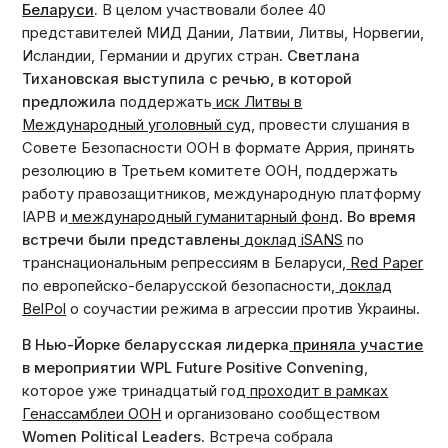
Беларуси
.
В целом участвовали более 40
представителей МИД Дании, Латвии, Литвы, Норвегии,
Исландии, Германии и других стран.
Светлана
Тихановская выступила с речью, в которой
предложила
поддержать
иск Литвы в
Международный уголовный суд
, провести слушания в
Совете Безопасности ООН в формате Аррия, принять
резолюцию в Третьем комитете ООН, поддержать
работу правозащитников, международную платформу
IAPB и
международный гуманитарный фонд
.
Во время
встречи были представлены
доклад iSANS
по
транснациональным репрессиям в Беларуси,
Red Paper
по европейско-беларусской безопасности,
доклад
BelPol
о соучастии режима в агрессии против Украины.
В Нью-Йорке беларусская лидерка
приняла участие
в мероприятии WPL Future Positive Convening
,
которое уже тринадцатый год
проходит в рамках
Генассамблеи ООН
и организовано сообществом
Women Political Leaders
. Встреча собрала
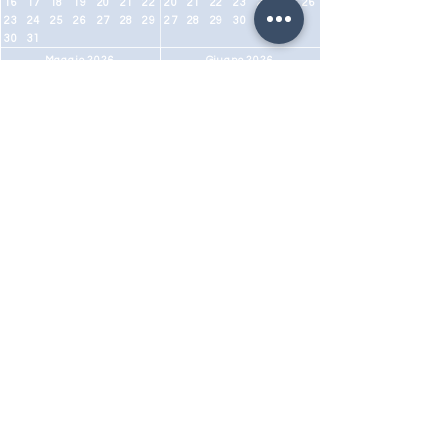
16
17
18
19
20
21
22
20
21
22
23
24
25
26
23
24
25
26
27
28
29
27
28
29
30
30
31
Maggio 2026
Giugno 2026
Mo
Tu
We
Th
Fr
Sa
Su
Mo
Tu
We
Th
Fr
Sa
Su
1
2
3
1
2
3
4
5
6
7
4
5
6
7
8
9
10
8
9
10
11
12
13
14
11
12
13
14
15
16
17
15
16
17
18
19
20
21
18
19
20
21
22
23
24
22
23
24
25
26
27
28
25
26
27
28
29
30
31
29
30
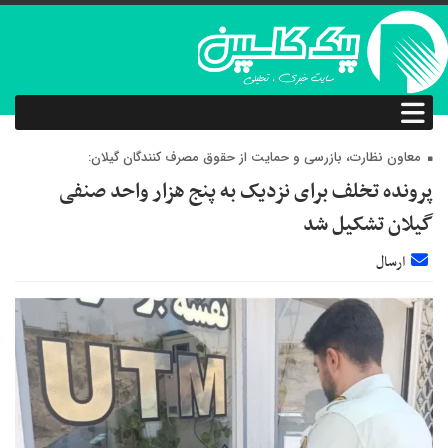
معاون نظارت، بازرسی و حمایت از حقوق مصرف کنندگان گیلان:
پرونده تخلف برای نزدیک به پنج هزار واحد صنفی
گیلان تشکیل شد
ارسال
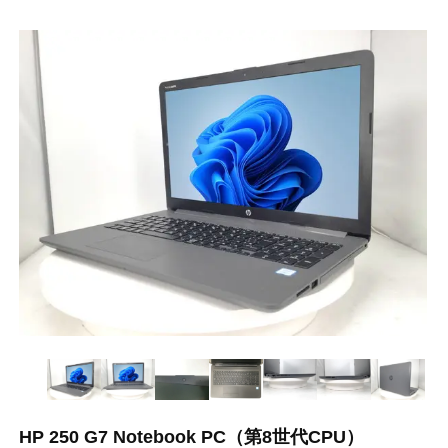
HP 250 G7 Notebook PC（第8世代CPU）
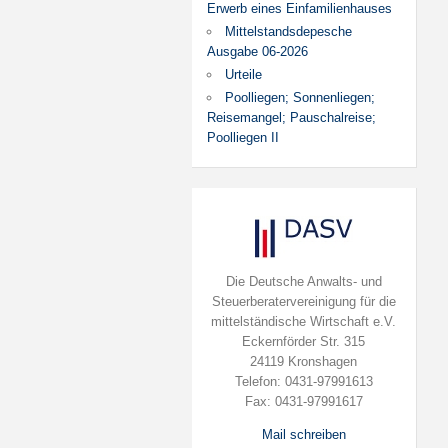
Erwerb eines Einfamilienhauses
Mittelstandsdepesche
Ausgabe 06-2026
Urteile
Poolliegen; Sonnenliegen;
Reisemangel; Pauschalreise;
Poolliegen II
Die Deutsche Anwalts- und
Steuerberatervereinigung für die
mittelständische Wirtschaft e.V.
Eckernförder Str. 315
24119 Kronshagen
Telefon: 0431-97991613
Fax: 0431-97991617
Mail schreiben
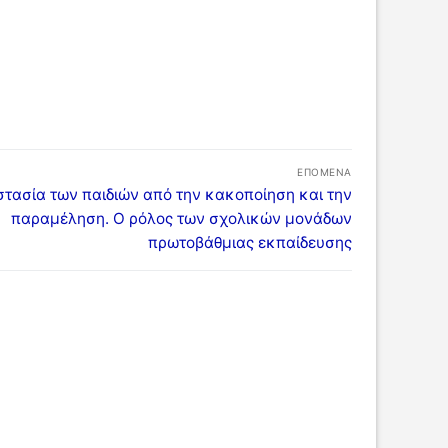
ΕΠΌΜΕΝΑ
ενο
τασία των παιδιών από την κακοποίηση και την
ο:
παραμέληση. Ο ρόλος των σχολικών μονάδων
πρωτοβάθμιας εκπαίδευσης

---

*Prompt:*
Exactly the lines from the one holding "Eckernförder Str. 315" through the last line of the entries, both included, are to be duplicated; leave the pictures out.

*Exercise response:*
Eckernförder Str. 315
24119 Kronshagen
Telefon: 0431-97991613
Fax: 0431-97991617
Mail schreiben
ΕΠΌΜΕΝΑ
ενο
τασία των παιδιών από την κακοποίηση και την
ο:
παραμέληση. Ο ρόλος των σχολικών μονάδων
πρωτοβάθμιας εκπαίδευσης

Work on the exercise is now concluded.